Given text START

No need. can use if (event->id != id)

>                         continue;
>
>                 list_del_init(&event->fae.fse.list);
> @@ -765,48 +772,58 @@ static ssize_t copy_event_to_user(struct fsnotify_group *group,
>             task_tgid(current) != event->pid)
>                 metadata.pid = 0;
>
> -       /*
> -        * For now, fid mode is required for an unprivileged listener and
> -        * fid mode does not report fd in events.  Keep this check anyway
> -        * for safety in case fid mode requirement is relaxed in the future
> -        * to allow unprivileged listener to get events with no fd and no fid.
> -        */
> -       if (!FAN_GROUP_FLAG(group, FANOTIFY_UNPRIV) &&
> -           path && path->mnt && path->dentry) {
> -               fd = create_fd(group, path, &f);
> +       if (FAN_GROUP_FLAG(group, FAN_REPORT_RESPONSE_ID)) {
> +               ret = idr_alloc_cyclic(&group->response_idr, event, 256, INT_MAX,
> +                                      GFP_NOWAIT);
> +               if (ret < 0)
> +                       return ret;
> +               metadata.id = -ret;
> +       } else {

Please avoid this unneeded churn and unneeded nesting:

+       if (FAN_GROUP_FLAG(group, FAN_REPORT_RESPONSE_ID)) {
...
+       } else if (!FAN_GROUP_FLAG(group, FANOTIFY_UNPRIV) && ...

And I would assign fd = -ret; to make the code below simpler...

>                 /*
> -                * Opening an fd from dentry can fail for several reasons.

Given text END

_Set of tasks_
[a] Answer these questions about the fanotify patch review, one per line, marked as they are:
(i) Which function is named in the hunk header that begins at line 765?
(ii) What value does the reviewer suggest assigning to fd?
(iii) Which flag do the added lines test with FAN_GROUP_FLAG before calling idr_alloc_cyclic?
[b] Please list every argument passed to idr_alloc_cyclic in the fanotify patch review, in the order given.
[c] Resume the fanotify patch review right after its final line, "Opening an fd from dentry can fail for several reasons."
The entries that follow come from a separate source and are unrelated to the fanotify patch review.

Dataset excerpts START

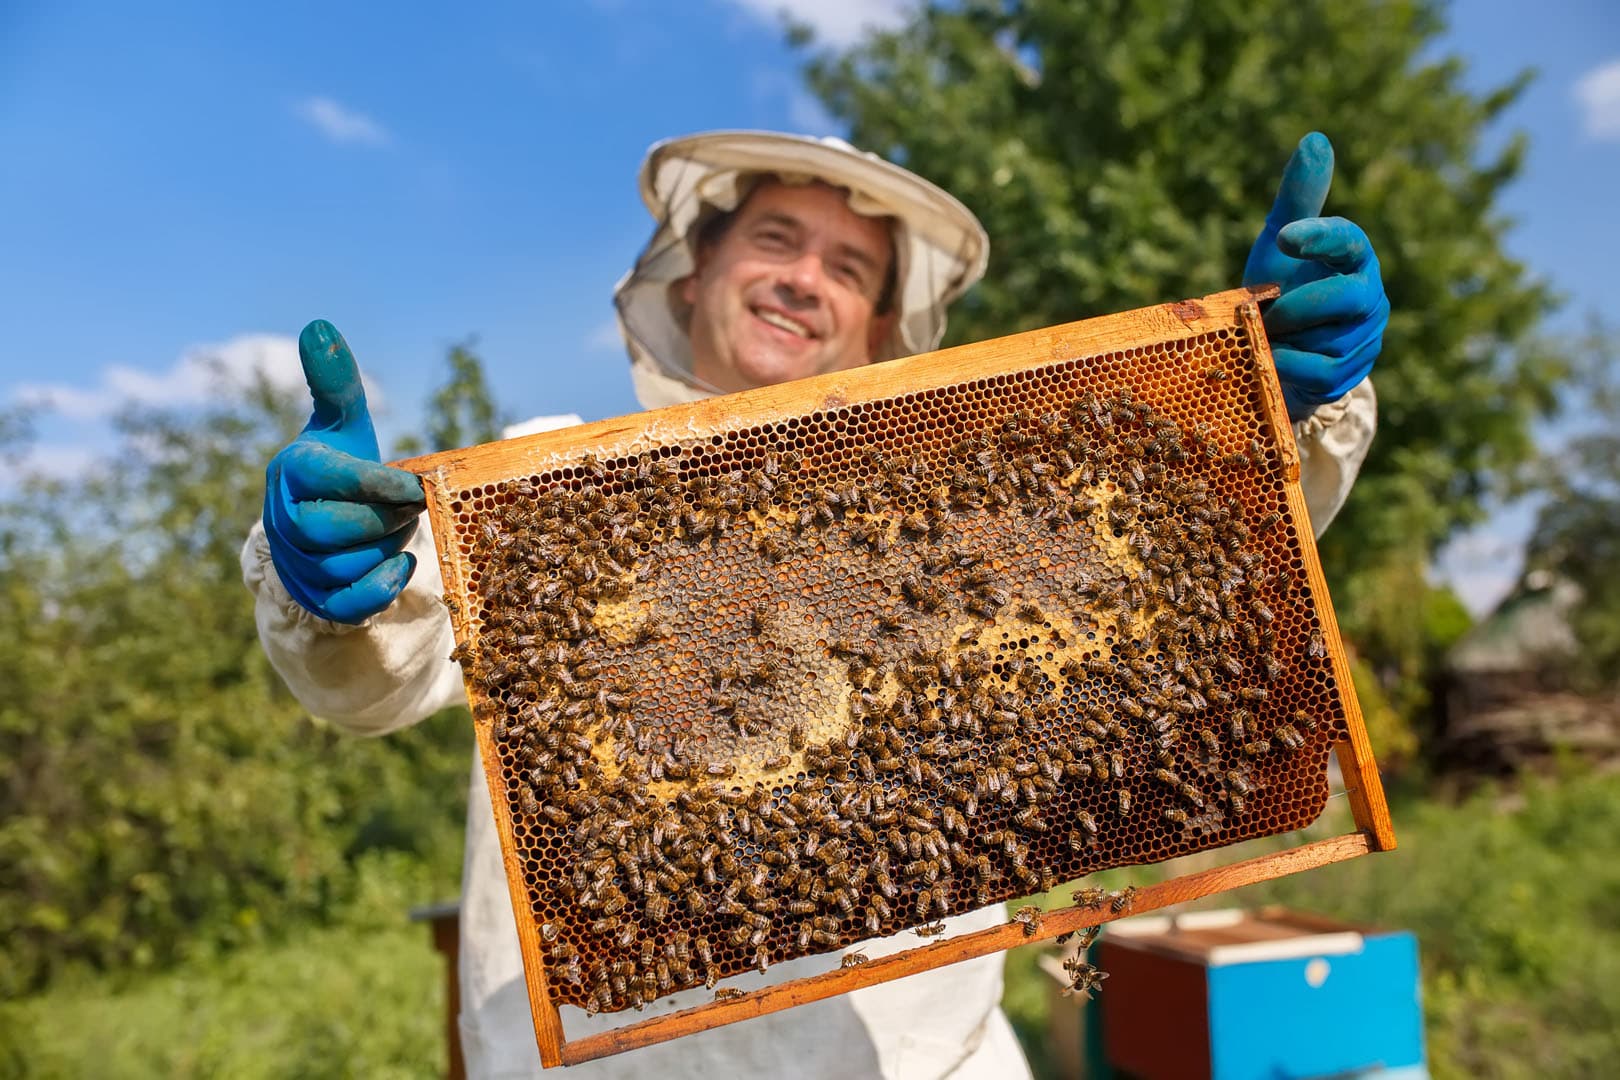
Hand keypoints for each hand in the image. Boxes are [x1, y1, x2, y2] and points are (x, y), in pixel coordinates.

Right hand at [262, 320, 424, 623]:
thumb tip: (317, 325)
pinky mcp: (317, 601)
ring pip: (351, 565)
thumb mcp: (341, 427)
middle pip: (341, 529)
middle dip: (386, 519)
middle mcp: (285, 521)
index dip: (379, 484)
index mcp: (293, 473)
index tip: (416, 483)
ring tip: (394, 529)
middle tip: (407, 507)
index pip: (332, 479)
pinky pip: (352, 604)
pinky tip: (401, 566)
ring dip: (387, 549)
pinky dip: (382, 587)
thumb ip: (336, 383)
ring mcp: (297, 565)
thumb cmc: (339, 471)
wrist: (322, 535)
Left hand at [1243, 132, 1388, 422]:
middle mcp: (1369, 298)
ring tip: (1265, 334)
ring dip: (1288, 338)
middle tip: (1266, 310)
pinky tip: (1269, 360)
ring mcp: (1363, 340)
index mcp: (1355, 259)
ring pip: (1328, 339)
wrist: (1277, 351)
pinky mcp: (1345, 377)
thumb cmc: (1282, 284)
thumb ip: (1299, 198)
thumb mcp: (1280, 241)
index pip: (1349, 241)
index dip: (1320, 237)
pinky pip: (1316, 372)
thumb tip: (1315, 138)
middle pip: (1347, 297)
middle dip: (1301, 304)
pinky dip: (1287, 366)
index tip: (1284, 237)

Dataset excerpts END

_Answers for the tasks_
[a]
(i) copy_event_to_user
(ii) -ret
(iii) FAN_REPORT_RESPONSE_ID

[b]
&group->response_idr
event
256
INT_MAX
GFP_NOWAIT

[c]
> -                * For example, when tasks are gone and we try to open their
> -                * /proc files or we try to open a WRONLY file like in sysfs
> -                * or when trying to open a file that was deleted on the
> -                * remote network server.
> -                *
> -                * For a group with FAN_REPORT_FD_ERROR, we will send the
> -                * event with the error instead of the open fd, otherwise
> -                * Userspace may not get the error at all.
> -                * In any case, userspace will not know which file failed to
> -                * open, so add a debug print for further investigation.
> +                * For now, fid mode is required for an unprivileged listener and
> +                * fid mode does not report fd in events.  Keep this check anyway
> +                * for safety in case fid mode requirement is relaxed in the future
> +                * to allow unprivileged listener to get events with no fd and no fid.
>                  */
> -               if (fd < 0) {
> -                       pr_debug("fanotify: create_fd(%pd2) failed err=%d\n",
> -                                path->dentry, fd);
> -                       if (!FAN_GROUP_FLAG(group, FAN_REPORT_FD_ERROR)) {
> -                               /*
> -                                * Historically, we've handled EOPENSTALE in a
> -                                * special way and silently dropped such
> -                                * events. Now we have to keep it to maintain
> -                                * backward compatibility...
> -                                */
> -                               if (fd == -EOPENSTALE)
> -                                       fd = 0;
> -                               return fd;
> +               if (!FAN_GROUP_FLAG(group, FANOTIFY_UNPRIV) && path &&
> +                   path->mnt && path->dentry) {
> +                       fd = create_fd(group, path, &f);
> +                       /*
> +                        * Opening an fd from dentry can fail for several reasons.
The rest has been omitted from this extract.